No-one at the time appeared to have considered the dubious legal basis on which Kerrie had written her “living will”. The Government’s own guidance to the implementation of the MCA issued in July 2007 stated that the section of the MCA covering advance decisions would not come into force until 1st October 2007 and that “most advance decisions, refusing life-sustaining treatments, made before October 2007 are unlikely to meet the specific requirements of the Act.” Not only would Kerrie Wooltorton’s advance decision not have complied with the Code of Practice to the MCA, but since it was written and executed in September 2007, it would not have been valid in any case. That in itself should have provided sufficient justification for the hospital to have disregarded her “living will” and to have provided her with treatment.

So what conclusions should an AMHP reach when confronted with a similar situation?

The case of GJ v The Foundation Trust (2009) EWHC 2972 (Fam), although relating to Deprivation of Liberty under the Mental Capacity Act, presents a potentially relevant finding that “the MHA has primacy” over the MCA: that essentially, where both the MHA and the MCA may apply to a case of “detention”, whether through Sec. 2 or 3 of the MHA or Deprivation of Liberty under the MCA, then the MHA should be used.

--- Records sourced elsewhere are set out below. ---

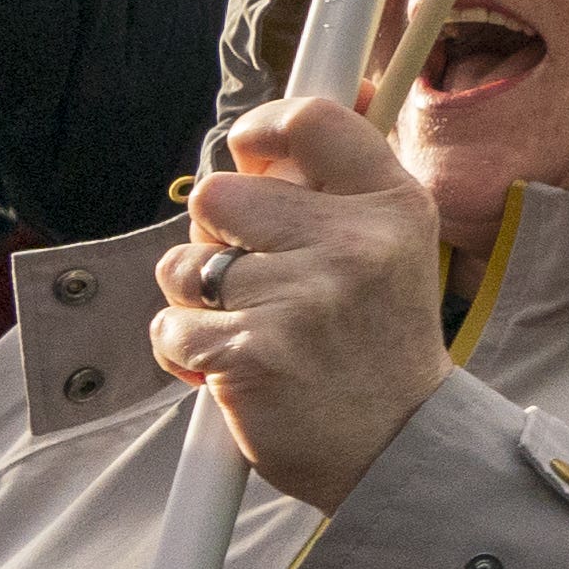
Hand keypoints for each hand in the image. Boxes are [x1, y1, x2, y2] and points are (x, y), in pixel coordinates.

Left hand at [152, 92, 456, 510]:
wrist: (397, 447)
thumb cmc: (378, 346)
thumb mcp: (394, 251)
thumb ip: (338, 192)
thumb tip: (268, 136)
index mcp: (393, 207)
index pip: (312, 121)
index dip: (260, 130)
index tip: (249, 155)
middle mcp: (353, 243)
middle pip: (217, 194)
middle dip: (214, 236)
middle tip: (252, 277)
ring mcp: (303, 297)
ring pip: (183, 264)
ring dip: (194, 299)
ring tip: (244, 326)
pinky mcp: (252, 351)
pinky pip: (171, 327)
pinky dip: (185, 352)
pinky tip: (230, 367)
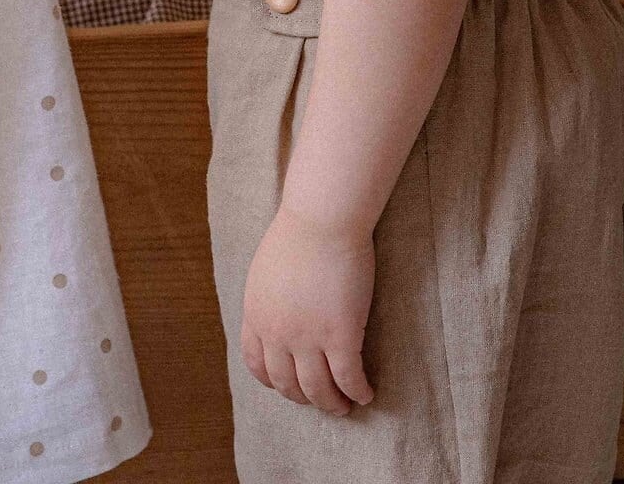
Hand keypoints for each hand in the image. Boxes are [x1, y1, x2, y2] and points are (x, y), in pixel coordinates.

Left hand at [240, 204, 376, 414]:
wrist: (322, 218)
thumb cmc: (299, 232)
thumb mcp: (267, 270)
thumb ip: (269, 299)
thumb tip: (278, 314)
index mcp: (257, 314)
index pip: (256, 364)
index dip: (273, 381)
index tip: (287, 386)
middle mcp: (277, 332)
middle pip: (287, 383)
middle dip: (305, 398)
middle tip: (322, 400)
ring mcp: (308, 337)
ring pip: (318, 390)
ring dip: (333, 404)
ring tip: (345, 406)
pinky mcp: (341, 335)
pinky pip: (349, 378)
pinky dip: (358, 392)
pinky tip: (367, 393)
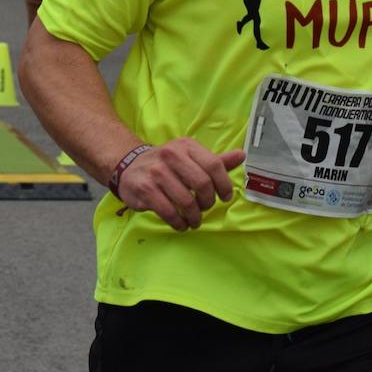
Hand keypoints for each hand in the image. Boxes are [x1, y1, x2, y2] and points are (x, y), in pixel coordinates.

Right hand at [115, 138, 246, 230]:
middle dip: (208, 202)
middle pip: (202, 184)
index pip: (214, 165)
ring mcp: (156, 172)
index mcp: (187, 146)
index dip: (224, 185)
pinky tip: (181, 224)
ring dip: (194, 217)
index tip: (224, 198)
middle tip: (206, 209)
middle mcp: (171, 155)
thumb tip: (242, 155)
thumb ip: (216, 161)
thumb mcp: (191, 157)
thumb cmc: (167, 164)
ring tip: (194, 221)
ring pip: (186, 201)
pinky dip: (179, 223)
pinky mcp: (145, 189)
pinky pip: (169, 212)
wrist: (129, 166)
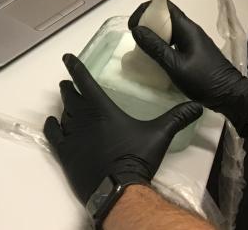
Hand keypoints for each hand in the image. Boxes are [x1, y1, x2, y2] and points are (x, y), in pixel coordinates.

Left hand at [44, 54, 202, 205]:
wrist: (117, 189)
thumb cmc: (136, 159)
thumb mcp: (159, 135)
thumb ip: (176, 118)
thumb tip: (197, 106)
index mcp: (102, 109)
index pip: (84, 80)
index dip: (75, 67)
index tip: (67, 57)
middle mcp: (83, 118)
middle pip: (70, 96)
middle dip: (69, 87)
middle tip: (68, 83)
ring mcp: (71, 135)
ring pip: (62, 113)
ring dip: (64, 105)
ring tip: (66, 101)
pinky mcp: (64, 153)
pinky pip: (52, 134)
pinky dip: (51, 125)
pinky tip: (52, 122)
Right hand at [128, 1, 247, 129]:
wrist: (230, 95)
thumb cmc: (204, 80)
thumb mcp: (175, 65)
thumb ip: (155, 48)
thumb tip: (136, 30)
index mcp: (187, 28)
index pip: (164, 6)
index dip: (146, 10)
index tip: (133, 27)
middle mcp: (190, 30)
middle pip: (165, 18)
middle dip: (147, 25)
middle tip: (135, 42)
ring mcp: (192, 41)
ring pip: (168, 31)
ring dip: (153, 37)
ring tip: (141, 51)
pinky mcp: (193, 52)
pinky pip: (173, 43)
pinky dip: (161, 46)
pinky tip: (154, 60)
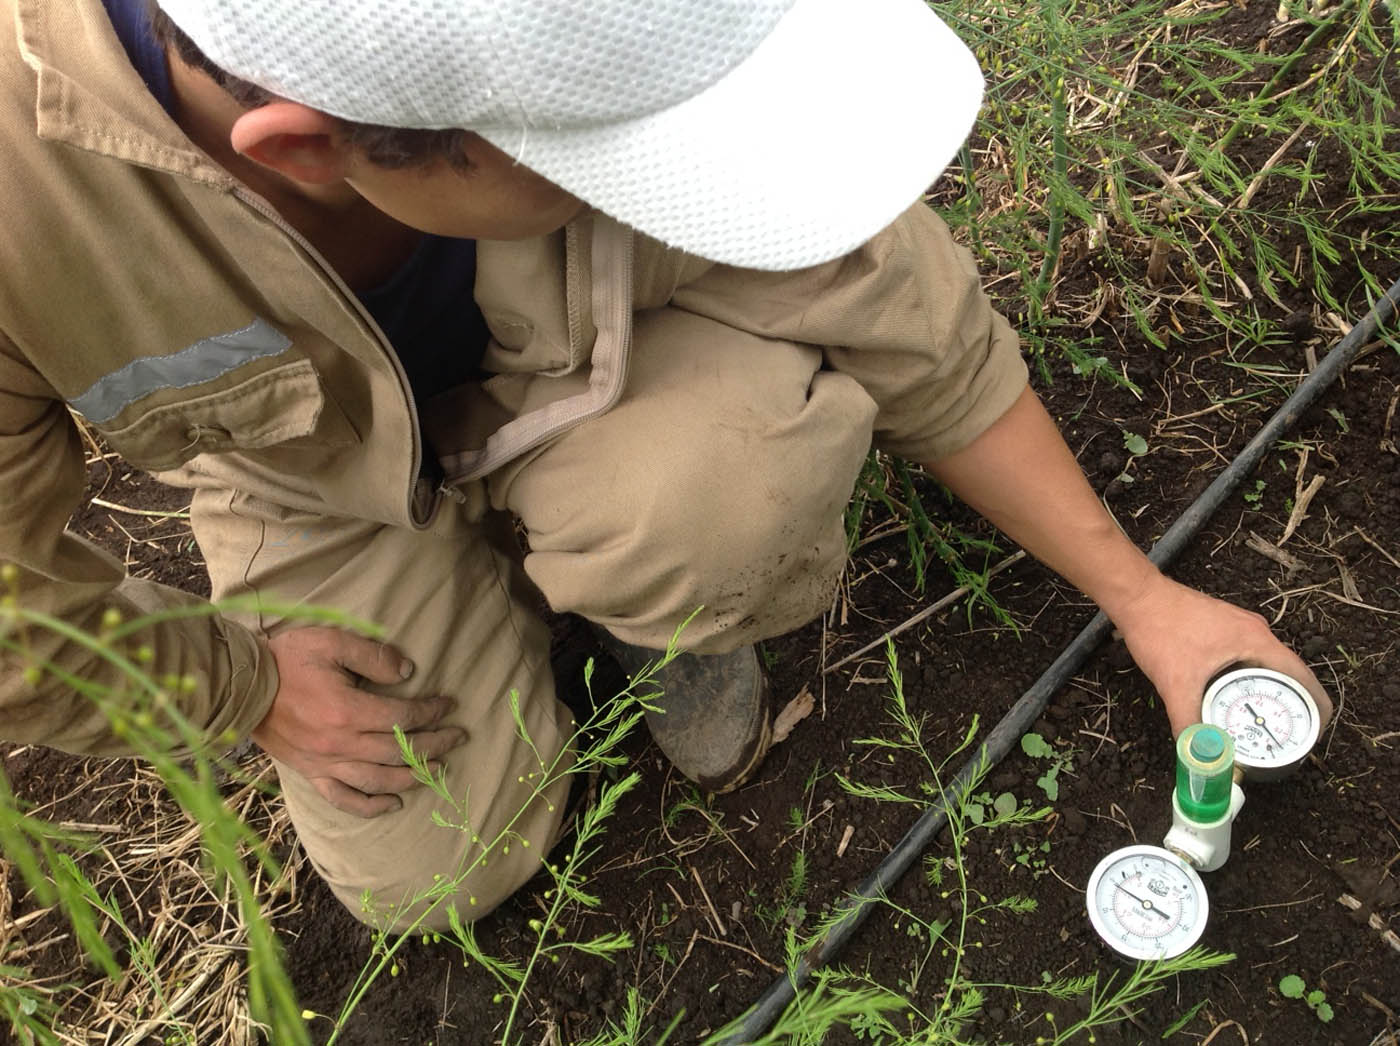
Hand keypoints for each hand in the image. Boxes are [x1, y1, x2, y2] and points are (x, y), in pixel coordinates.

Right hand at [254, 627, 466, 816]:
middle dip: (435, 745)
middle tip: (458, 737)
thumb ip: (373, 656)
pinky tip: (394, 803)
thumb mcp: (331, 641)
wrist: (241, 686)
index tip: (449, 705)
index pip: (403, 718)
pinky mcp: (310, 773)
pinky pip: (344, 799)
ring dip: (413, 777)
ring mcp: (325, 763)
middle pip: (399, 752)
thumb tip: (408, 672)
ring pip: (379, 781)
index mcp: (347, 711)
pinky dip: (371, 806)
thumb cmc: (287, 659)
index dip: (432, 713)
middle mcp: (340, 744)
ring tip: (438, 769)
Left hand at [1109, 573, 1332, 736]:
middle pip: (1288, 674)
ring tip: (1265, 724)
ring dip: (1268, 693)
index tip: (1313, 735)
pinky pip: (1248, 658)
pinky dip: (1248, 680)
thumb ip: (1188, 723)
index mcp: (1258, 641)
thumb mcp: (1175, 683)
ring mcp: (1240, 628)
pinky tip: (1234, 699)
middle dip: (1291, 706)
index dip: (1315, 707)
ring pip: (1266, 666)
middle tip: (1287, 738)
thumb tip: (1198, 757)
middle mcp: (1256, 632)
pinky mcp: (1223, 629)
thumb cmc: (1159, 630)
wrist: (1136, 596)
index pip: (1303, 677)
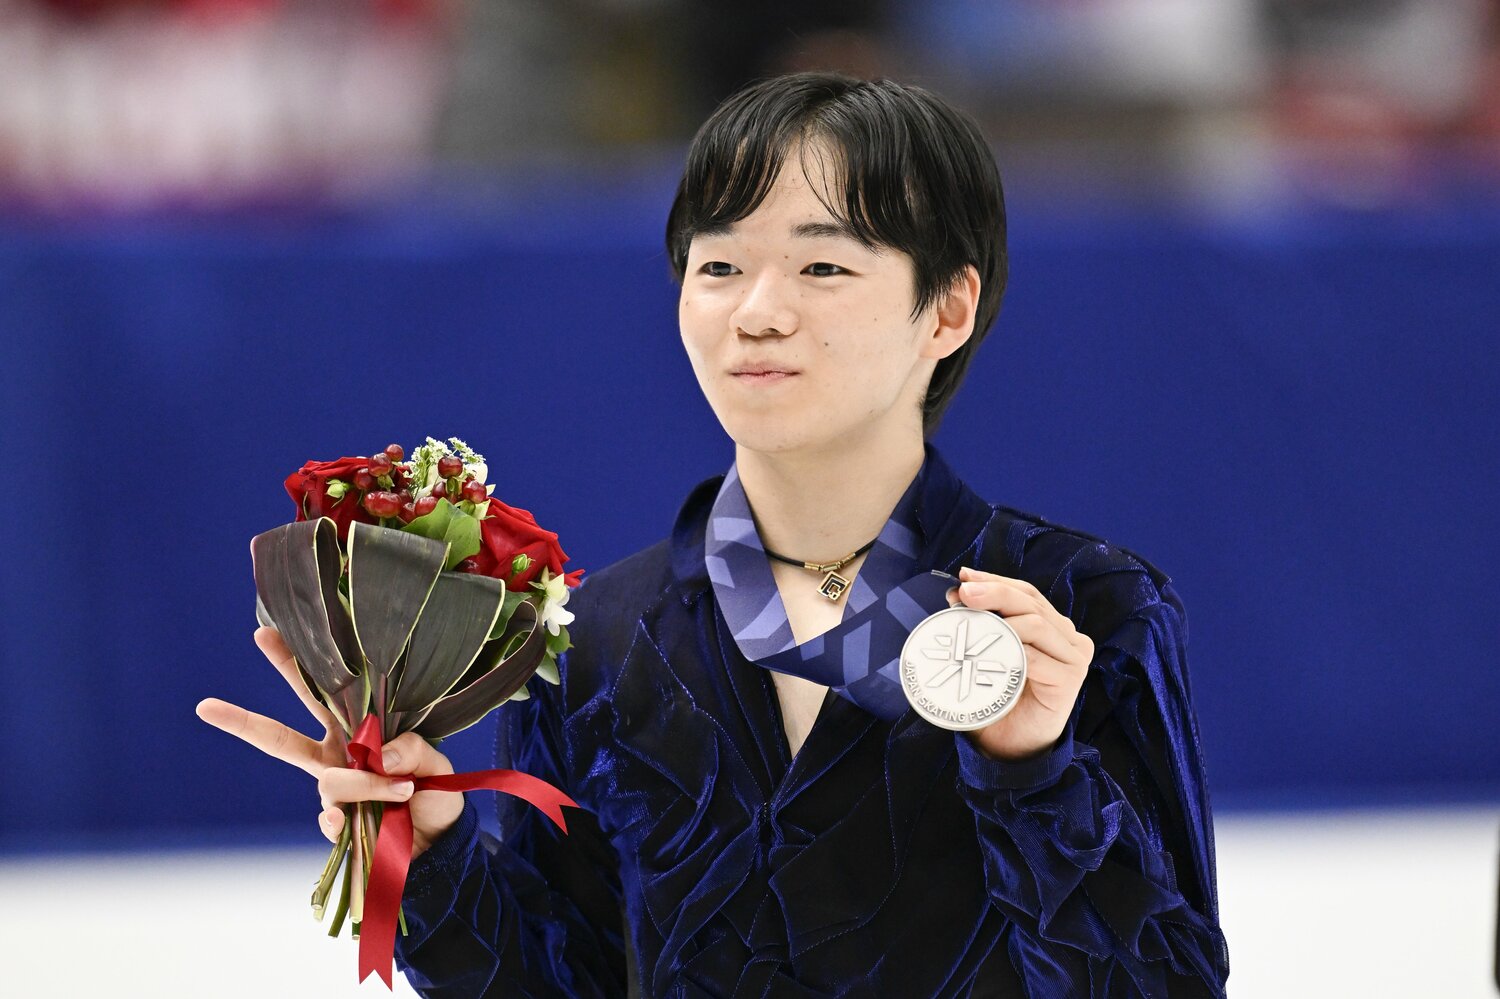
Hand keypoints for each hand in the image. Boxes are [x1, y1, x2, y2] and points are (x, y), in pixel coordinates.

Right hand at [195, 626, 464, 859]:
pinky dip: (350, 819)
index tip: (263, 632)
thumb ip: (412, 750)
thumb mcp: (435, 764)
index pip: (321, 694)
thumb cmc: (434, 793)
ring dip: (369, 786)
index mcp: (354, 730)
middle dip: (245, 719)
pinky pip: (332, 819)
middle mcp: (333, 757)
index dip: (293, 666)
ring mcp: (331, 792)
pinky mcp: (337, 825)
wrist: (439, 842)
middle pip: (282, 737)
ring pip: (331, 781)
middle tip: (209, 705)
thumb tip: (377, 756)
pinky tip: (356, 820)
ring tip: (404, 791)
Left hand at [950, 566, 1093, 762]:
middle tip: (964, 593)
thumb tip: (958, 591)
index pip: (1026, 593)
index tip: (965, 577)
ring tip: (972, 623)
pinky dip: (1011, 652)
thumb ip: (983, 623)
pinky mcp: (1071, 679)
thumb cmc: (1000, 697)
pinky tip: (990, 654)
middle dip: (994, 592)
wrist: (1013, 745)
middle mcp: (1069, 637)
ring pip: (1036, 624)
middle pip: (1030, 603)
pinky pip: (1036, 658)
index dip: (996, 581)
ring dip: (1001, 620)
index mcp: (1053, 625)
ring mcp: (1074, 657)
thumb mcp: (990, 652)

In other words, the MCA could legitimately be disregarded in a case such as Kerrie Wooltorton’s, and an assessment could take place under the MHA with an AMHP and two psychiatrists.

Advance decisions and issues of capacity do not necessarily have much bearing on decisions taken under the MHA, and the concept of “capacity” is not a factor which has to be taken into account when reaching a conclusion about detention under the MHA, providing the other factors were established.

Were such an assessment to take place today, all that the assessment team would need to establish would be:
  • Is the patient suffering from mental disorder of a nature or degree which warrants the detention of the patient in hospital for assessment (or assessment and treatment)?
  • If so, is it in the interests of the patient’s health or safety? 
I’m fairly sure of the conclusion I would reach were I to be confronted with a case such as Kerrie Wooltortons’ today.